#### FRAGMENTO DE LA PÁGINA
----
Al perder brillo esa visión tan conservadora del rol de los gobiernos, el volantín hacia una receta más progresista, las “instituciones incluyentes”, no se hizo esperar. Esa vaporosa nueva fórmula -merecedora según algunos de un premio Nobel- es bastante más enigmática y aún menos operacional que la del Estado mínimo que, como hemos visto en Colombia, se puede dar silvestre: el señor de la guerra que cobra un tributo a cambio de protección.
----
#### EJERCICIOS
A. Responde estas preguntas con los datos del fragmento sobre el papel de los gobiernos:
(i) ¿Qué nombre recibe la receta más progresista que sustituyó a la visión conservadora?
(ii) ¿En qué país, según el texto, se ha visto que el Estado mínimo se puede dar silvestre?
(iii) ¿Qué cobra el señor de la guerra a cambio de protección?
B. Reproduce sin cambios el pasaje del fragmento sobre el papel de los gobiernos que comienza con "Al perder brillo" y sigue hasta "cambio de protección.".
C. Prosigue el fragmento sobre el papel de los gobiernos a partir de su última oración.

Entradas del conjunto de datos:
----
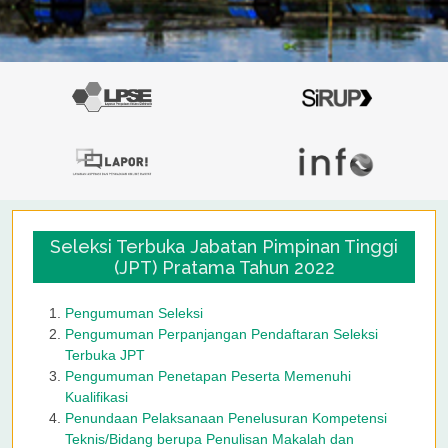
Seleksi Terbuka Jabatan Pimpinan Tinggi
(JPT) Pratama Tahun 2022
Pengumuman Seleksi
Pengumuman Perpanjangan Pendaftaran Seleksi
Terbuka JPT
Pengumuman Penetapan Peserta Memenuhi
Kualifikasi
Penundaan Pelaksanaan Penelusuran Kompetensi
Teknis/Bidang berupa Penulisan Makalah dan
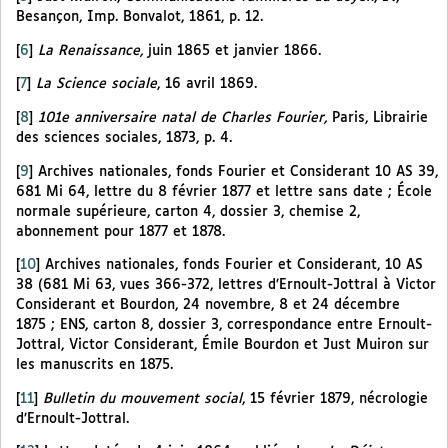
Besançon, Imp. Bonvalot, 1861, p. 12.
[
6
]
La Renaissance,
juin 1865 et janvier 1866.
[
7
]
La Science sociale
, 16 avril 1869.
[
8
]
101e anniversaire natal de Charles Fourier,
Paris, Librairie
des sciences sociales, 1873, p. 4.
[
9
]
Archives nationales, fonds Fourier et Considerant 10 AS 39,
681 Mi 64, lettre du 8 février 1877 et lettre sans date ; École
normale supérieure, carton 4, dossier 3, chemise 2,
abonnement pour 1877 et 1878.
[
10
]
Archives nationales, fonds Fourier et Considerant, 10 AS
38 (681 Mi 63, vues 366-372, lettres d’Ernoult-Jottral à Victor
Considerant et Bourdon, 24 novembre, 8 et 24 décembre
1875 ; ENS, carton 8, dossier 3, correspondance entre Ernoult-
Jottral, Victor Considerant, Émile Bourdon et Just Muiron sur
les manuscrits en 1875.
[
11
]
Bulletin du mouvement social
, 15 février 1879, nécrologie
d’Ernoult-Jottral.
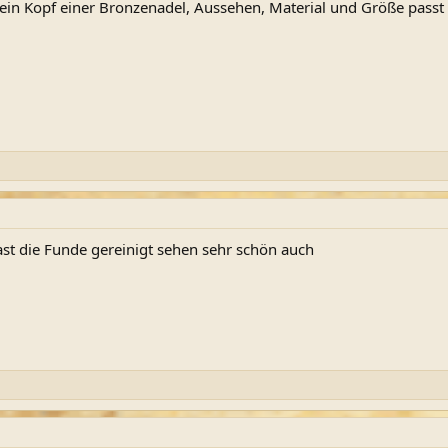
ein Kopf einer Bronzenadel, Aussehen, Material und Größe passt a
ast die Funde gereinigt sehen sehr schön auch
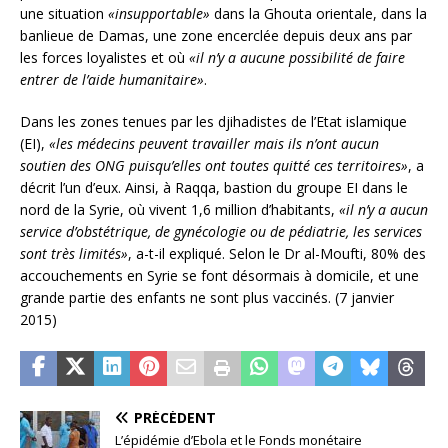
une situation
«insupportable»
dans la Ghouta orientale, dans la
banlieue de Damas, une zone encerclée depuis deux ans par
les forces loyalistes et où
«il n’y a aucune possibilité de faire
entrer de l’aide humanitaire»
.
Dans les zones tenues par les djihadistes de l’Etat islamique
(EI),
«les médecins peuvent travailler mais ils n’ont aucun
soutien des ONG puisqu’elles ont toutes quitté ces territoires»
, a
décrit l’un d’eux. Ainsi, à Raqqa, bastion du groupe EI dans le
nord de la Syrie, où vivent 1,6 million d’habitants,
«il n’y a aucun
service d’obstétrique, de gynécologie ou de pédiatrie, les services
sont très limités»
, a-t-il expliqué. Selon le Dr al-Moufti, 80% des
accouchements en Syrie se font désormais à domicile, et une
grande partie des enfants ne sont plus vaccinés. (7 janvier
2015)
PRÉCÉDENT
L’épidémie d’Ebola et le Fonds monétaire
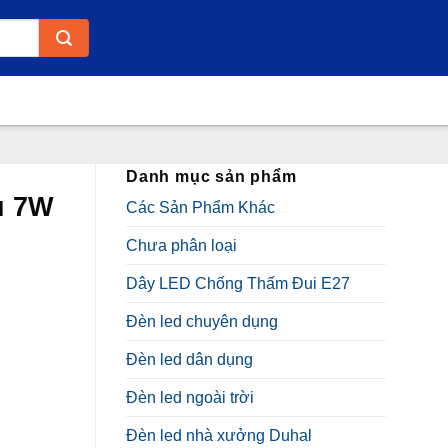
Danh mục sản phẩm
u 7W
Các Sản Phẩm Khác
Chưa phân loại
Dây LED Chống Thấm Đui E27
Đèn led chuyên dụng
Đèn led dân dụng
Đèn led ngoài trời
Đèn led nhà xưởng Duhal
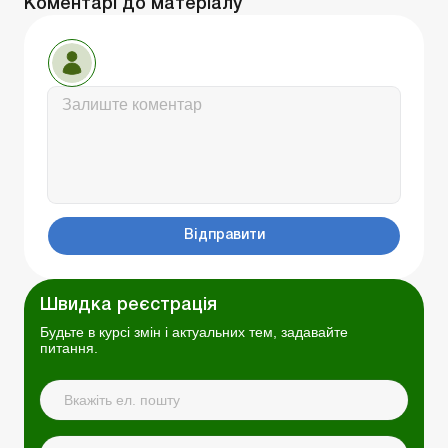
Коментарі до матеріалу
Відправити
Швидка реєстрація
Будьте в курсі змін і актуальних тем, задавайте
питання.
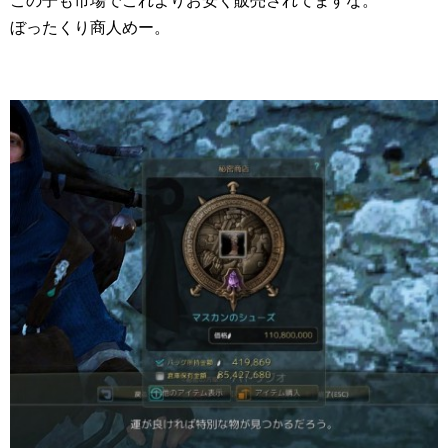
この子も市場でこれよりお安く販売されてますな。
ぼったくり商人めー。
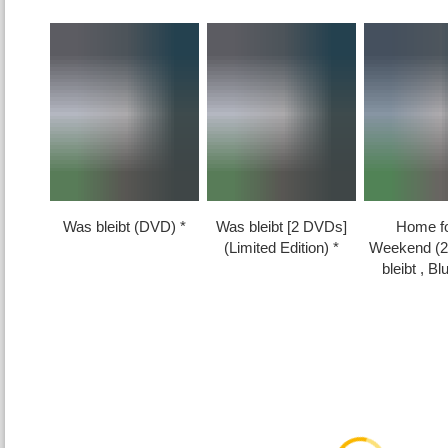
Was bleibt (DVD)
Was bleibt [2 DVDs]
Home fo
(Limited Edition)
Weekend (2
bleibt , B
----
#### RESPUESTAS ESPERADAS
A.
(i) Las "instituciones incluyentes".
(ii) En Colombia.
(iii) Un tributo.

B.
Al perder brillo esa visión tan conservadora del rol de los gobiernos, el volantín hacia una receta más progresista, las “instituciones incluyentes”, no se hizo esperar. Esa vaporosa nueva fórmula -merecedora según algunos de un premio Nobel- es bastante más enigmática y aún menos operacional que la del Estado mínimo que, como hemos visto en Colombia, se puede dar silvestre: el señor de la guerra que cobra un tributo a cambio de protección.

C.
Los vínculos personales con Colombia hicieron que uno de estos economistas, James Robinson, ya una estrella mundial, fijara su atención en este bizarro país. En las entrevistas que ha concedido el experto de Harvard manifiesta estar estupefacto ante un personaje como McGyver, el comandante paramilitar que surgió de las instituciones excluyentes colombianas para convertirse en un insólito Estado mínimo protector que se esfuerza, desde la extrema derecha, por forjar instituciones incluyentes. En sus trabajos académicos, sin embargo, Robinson no abandona su propósito de “meterse el país en la cabeza” básicamente para echar línea. Como ha pasado en Colombia con los intelectuales empeñados en arreglar el país desde la estratosfera, su último ensayo, o intento, tiene su dosis de mamertismo. Completa el salto triple desde el recetario de Milton Friedman hasta la necesidad de transformar las estructuras económicas y políticas de un país injusto y excluyente para superar el conflicto, que ya cuadra con la mesa de la Habana.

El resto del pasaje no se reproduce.